Мортусы, взятые из тюрьмы каторжники, которым все равно не житье на вольном свете, и засмоленные от смерти, подходят к доктору.
– Возьмите эту собачку и привяжите особо. Она также подлежит карантинной выдержке...
– Воно, ваше благородие, не дастся, – пасмурно замечает мешковатый хохол.
– Как не дастся?
– Ни, не дастся, воно зле...
– Вот тебе на! – смеется доктор.
– Воно им, этим чертям, руки покусае...
– Ничего, не покусает...
Приезжих вводят в визиторскую камеру. Тут тоже торчат черномазые, в образе эфиопов, мортусы.
– Прошу, господин полковник, раздеться донага, – обращается доктор к фон Шталю.
Немец повинуется, ворча себе под нос: es tst abscheu-lich[11]11
Это отвратительно (нем.).
[Закрыть]. Рыжий помогает ему раздеться, снимает с него рейтузы, сапоги, чулки и обнажает сухие щепки, обтянутые сухою кожею... Немец ежится.
– Ничего, прекрасно... тело чистое... язвенных знаков нет, – бормочет доктор, внимательно всматриваясь в сухую, пергаментную кожу немца. – А это что за синий знак под левым сосцом?
Немец конфузится...
– Это ничего, так себе, пустяки, господин доктор...

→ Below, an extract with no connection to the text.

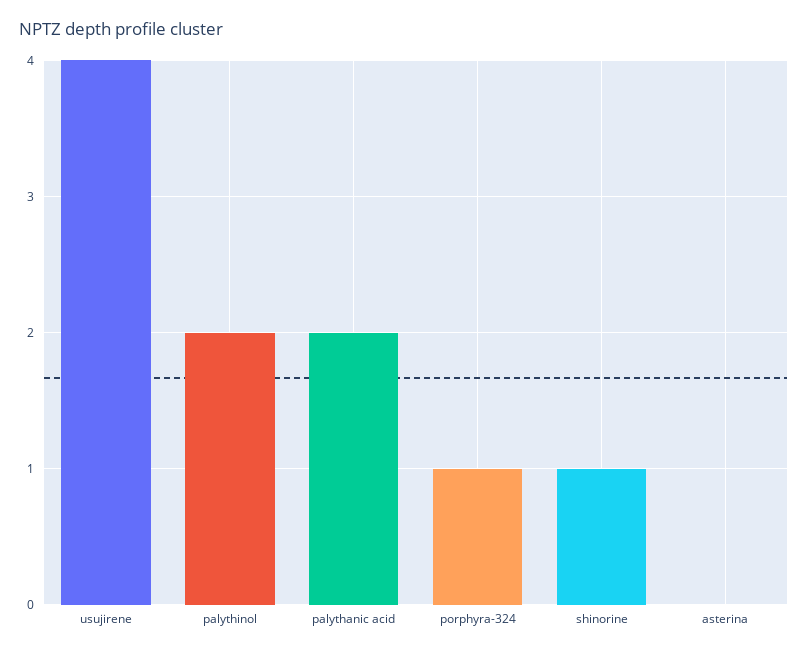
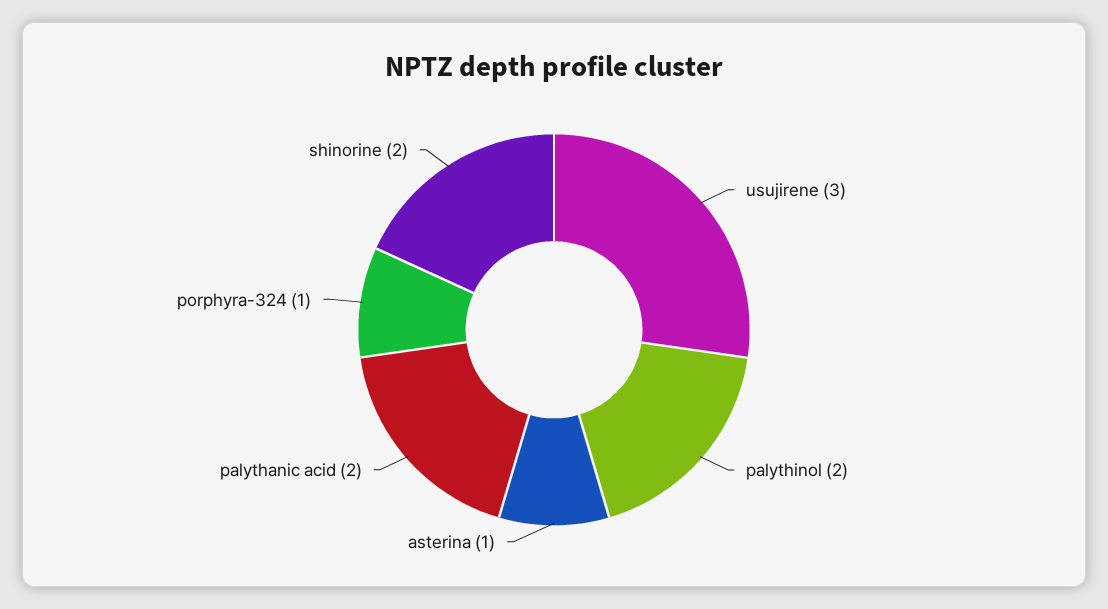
usujirene: 4 -> 3
shinorine: 1 -> 2
asterina: 0 -> 1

– Однако же? Я все должен знать...
– Пустяки... глупость молодости... это имя Амалия, моей супруги... выжжено... порохом натерто...

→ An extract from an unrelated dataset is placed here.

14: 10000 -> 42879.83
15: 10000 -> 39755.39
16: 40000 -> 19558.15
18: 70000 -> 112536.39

– О! Понимаю, понимаю... Довольно... Обмыть господина полковника и одеть в карантинное платье, – приказывает он приставнику с мортусами.
Раздевают и осматривают молодых сержантов, сначала широкоплечего атлета Грачева.
– О! Завидное, богатырское сложение... дыхательный ящик бесподобный, есть где поместиться легким и всему рабочему аппарату тела, – удивляется словоохотливый доктор. – А это что у вас на шее?
– Образок... Память умершего друга...
– Умершего?.. Давно?
– В мае, господин доктор.
– А где?
– В Бессарабии, у Прута, недалеко от Ясс, на привале...
– Гм... А какой болезнью?
– Гнилою горячкой, господин доктор...
– Гм-гм... Гнилою горячкой... с пятнами?
– Да, с пятнами...
– Быстро? Да?
– Да... скоро... очень... в два дня...
– Гм... И этот образок был у него на теле?
– Да, господин доктор... Я везу его к невесте покойного и к матери.
– Так-так... прекрасно... Это вы знаете, что везете у себя на груди? Чуму!.. Только благодаря вашему богатырскому здоровью вы еще ходите по земле с этим страшным талисманом на теле... Взять его и особенно рачительно окурить и выветрить (это к фельдшеру).
Грачев снимает с себя образок и отдает фельдшеру.
Упрямее всех оказался мешковатый хохол: уперся, как вол, и не хочет раздеваться...
– Раздевайся! Я тебе приказываю!– горячится доктор.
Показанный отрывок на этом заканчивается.